During the dose maintenance phase, at a median donepezil dose of 40 mg/day, total gastrointestinal adverse events were greatly attenuated and about 80 percent below those predicted from trials of previously approved doses of 10 mg/day of donepezil. As would be expected with a cholinergic blocker that does not cross the blood-brain barrier, solifenacin had no effect on cognitive function and there were no drug-related serious adverse events (SAE) or clinically significant cardiovascular or laboratory abnormalities. There were no drug related dropouts and no new AEs or evidence of solifenacin toxicity.
“Pre-clinical studies have repeatedly shown that there is a strong dose/efficacy relationship associated with AChEIs. Further, PET scan studies in humans show that at the typical dose of 10 mg/day of donepezil, the central enzymatic inhibition is no greater than about 30 percent, substantially lower than that which would be expected from optimal dosing. Yet, historically, it has not been possible to tolerably increase the dose of donepezil to meaningfully higher levels,” said Douglas Ingram, chief executive officer of Chase. “We believe we have the means to finally unlock the true potential of optimally dosed AChEIs. Moreover, we are employing an efficient development and regulatory pathway and plan to commence a superiority trial versus the current gold-standard treatment for Alzheimer’s, 10 mg/day of donepezil. If successful in Phase 3, CPC-201 could be the new standard for the symptomatic treatment of Alzheimer’s disease and benefit millions of suffering patients.”
“We believe that adverse events have long limited AChEI dosing to suboptimal levels, in turn limiting the efficacy of donepezil and other AChEIs,” said Thomas Chase, M.D. “Our Phase 2 findings, together with those from our earlier Phase 1 studies, robustly support our hypothesis that the co-formulation of a peripheral anticholinergic with donepezil enables the safe and tolerable administration of multiples of the current standard of care doses of AChEI such as donepezil.”
The mean change in ADAS-Cog over the course of the study showed improvement versus subject baseline and, adjusted for underlying disease progression using a multi-study meta-analysis, subjects showed a mean (± SEM) benefit of 2.45 points over 10 mg/day donepezil or 5.4 ± .84 points compared to predicted untreated disease progression.

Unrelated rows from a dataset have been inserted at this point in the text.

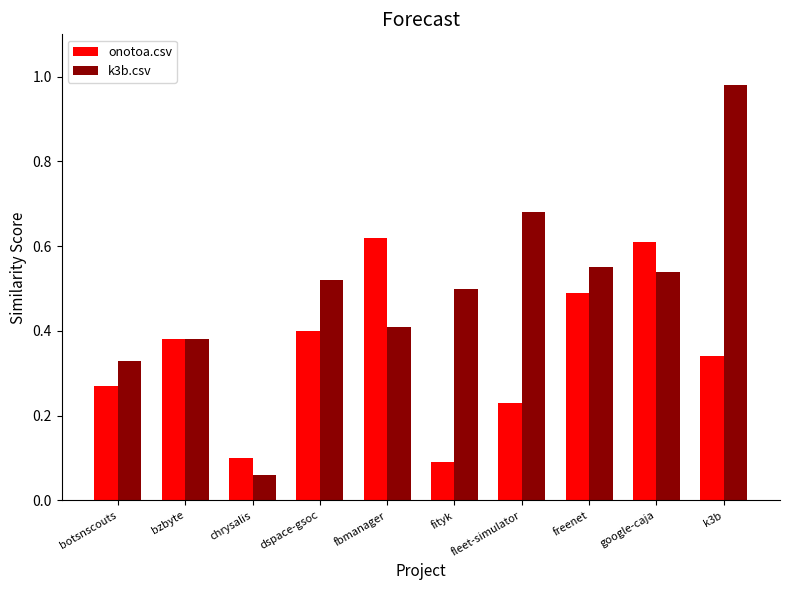

Which series changed the most between bzbyte and freenet?

k3b.csv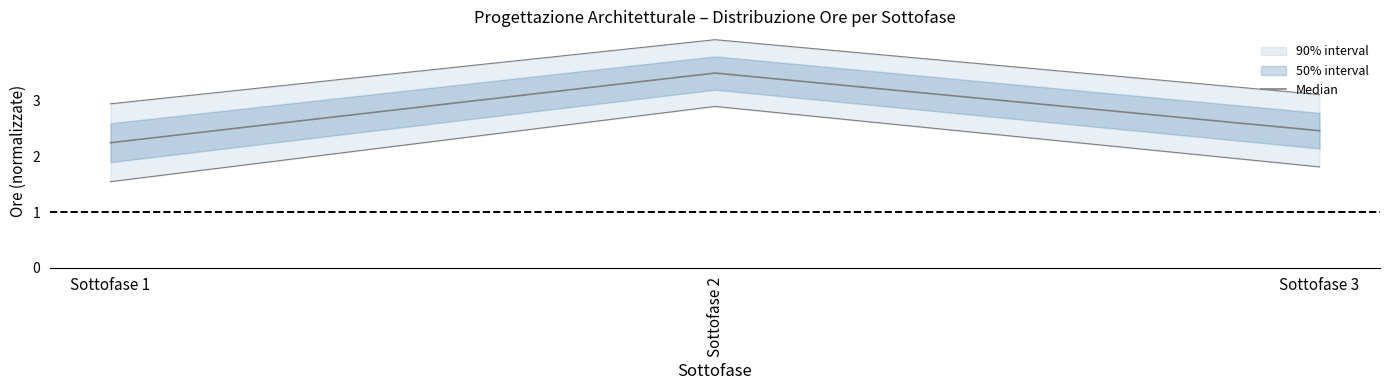

Which has a higher value, Sottofase 2 or Sottofase 1?

Sottofase 2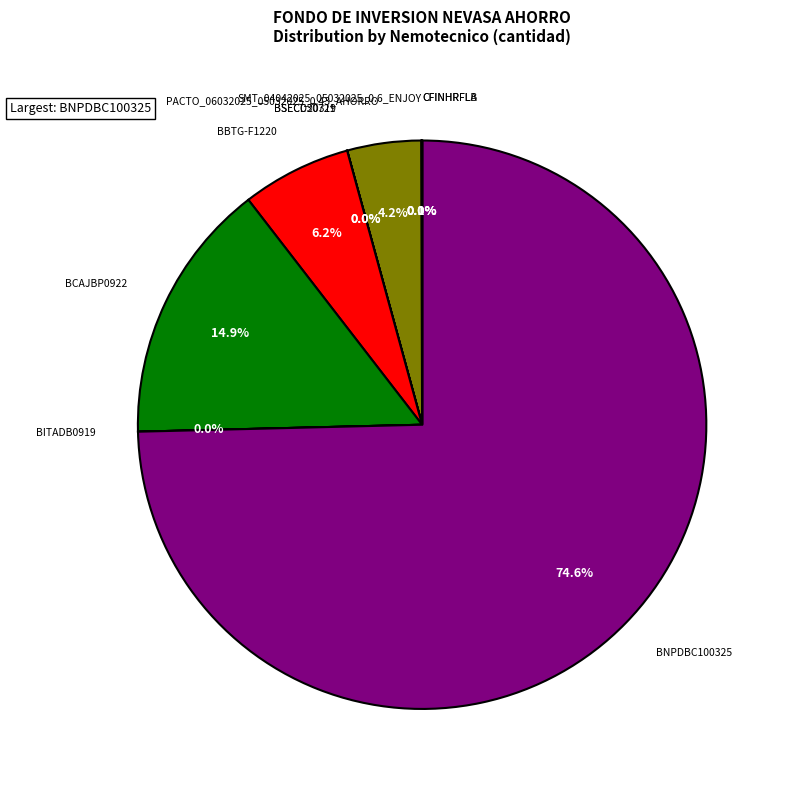

Does any single category account for the majority?

Yes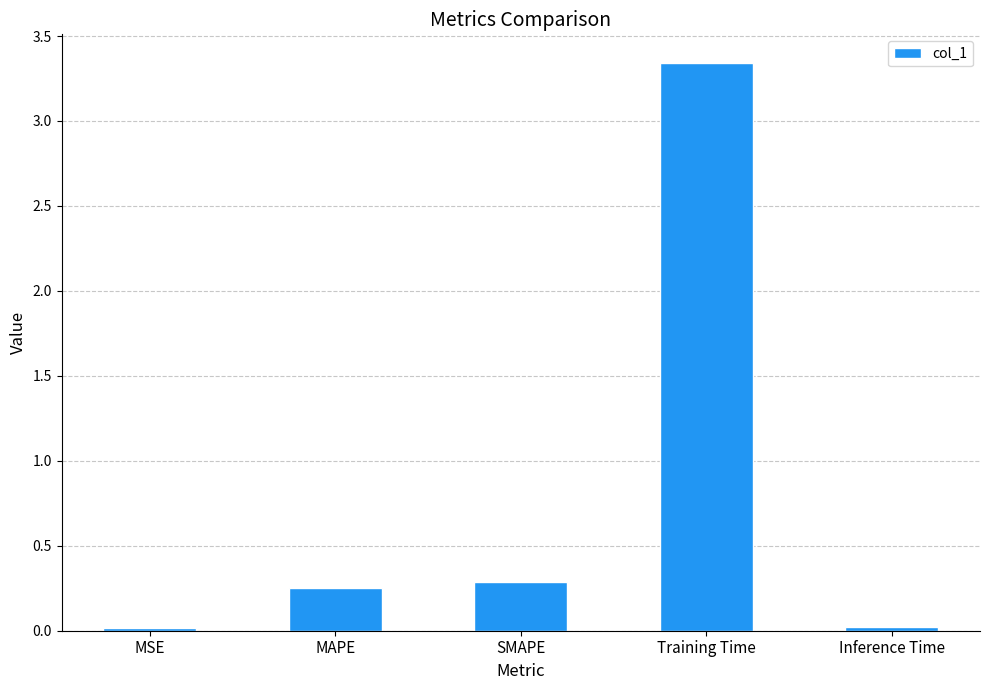

What position from the left is SMAPE?

3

Combined Clinical Global Impression (CGI-I) scores from investigators and caregivers at 26 weeks averaged 3.1 ± .20 points, thus improving by .94 ± .20 points (p < .001; n = 16). The responder rate (as measured by those who either did not worsen or improved over the course of the study) was over 90 percent.
Chase’s lead candidate, CPC-201, is a patent-protected combination of donepezil (an AChEI), one of the few pharmaceuticals proven to improve cognition in Alzheimer’s patients, and solifenacin, a peripherally acting cholinergic blocker.
Chase Pharmaceuticals Corporation is a clinical-stage biopharmaceutical company focused on the development and commercialization of improved treatments for neurodegenerative disorders. Chase’s development program, if successful, will profoundly improve the symptomatic treatment of Alzheimer’s disease. The company was co-founded by Thomas Chase, MD, the former Scientific Director and head of the Experimental Therapeutics Branch for the National Institute of Neurological Disorders and Stroke and Kathleen Clarence-Smith, MD, PhD, the former head of CNS development at each of Sanofi, Hoffmann-La Roche and Otsuka. Chase is led by its chief executive officer and president, Douglas Ingram, formerly the president of Allergan, Inc.
Chase has closed over $24 million in funding to date, with approximately $22 million through a Series B financing led by New Rhein Healthcare Investors, LLC and including, among others, Edmond de Rothschild Investment Partners, Cipla Ventures and Brain Trust Accelerator Fund.